╭─ ENTRIES SUPPLIED

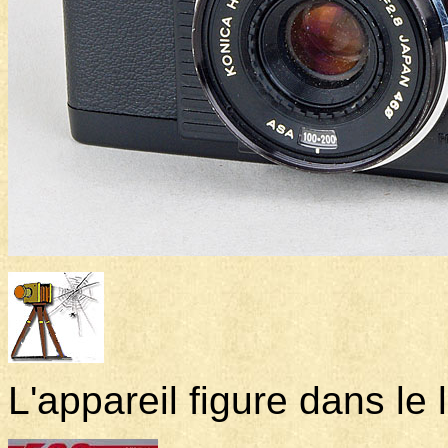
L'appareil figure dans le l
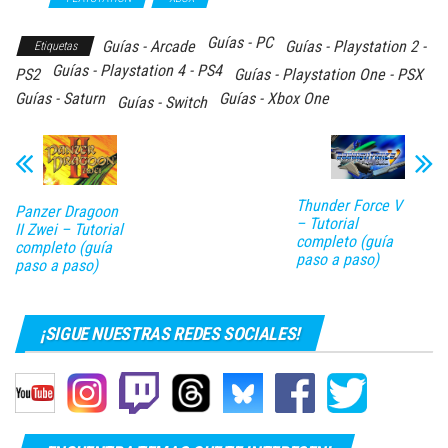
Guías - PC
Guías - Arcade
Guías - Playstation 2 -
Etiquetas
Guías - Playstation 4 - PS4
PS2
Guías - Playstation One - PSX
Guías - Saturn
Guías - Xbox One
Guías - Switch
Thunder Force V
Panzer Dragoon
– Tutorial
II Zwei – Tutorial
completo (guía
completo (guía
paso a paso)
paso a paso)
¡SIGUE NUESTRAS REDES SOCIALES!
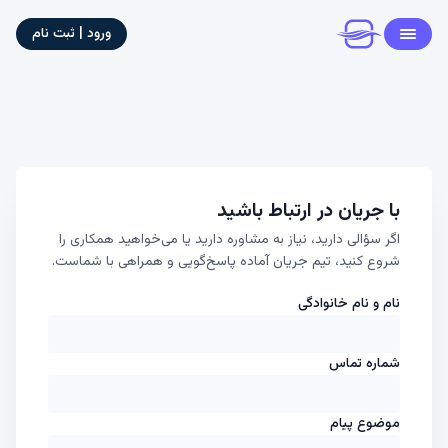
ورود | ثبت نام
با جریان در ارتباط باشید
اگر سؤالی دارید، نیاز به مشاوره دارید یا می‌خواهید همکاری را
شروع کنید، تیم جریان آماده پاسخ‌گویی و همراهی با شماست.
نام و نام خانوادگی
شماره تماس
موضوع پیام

╰─

* **WHAT IS EXPECTED**
Working from the line with "Panzer Dragoon" to the last line of the material above, repeat each line exactly and leave out the pictures.

* **OUTPUT FOR THIS EXERCISE**
Panzer Dragoon
– Tutorial
II Zwei – Tutorial
completo (guía
completo (guía
paso a paso)
paso a paso)
¡SIGUE NUESTRAS REDES SOCIALES!
ورود | ثبت نام
با جریان در ارتباط باشید
اگر سؤالی دارید، نیاز به مشاوره دارید یا می‌خواهید همکاری را
شروع کنید، تیم جریان آماده پاسخ‌گویی و همراهی با شماست.
نام و نام خانوادگی
شماره تماس
موضوع پیام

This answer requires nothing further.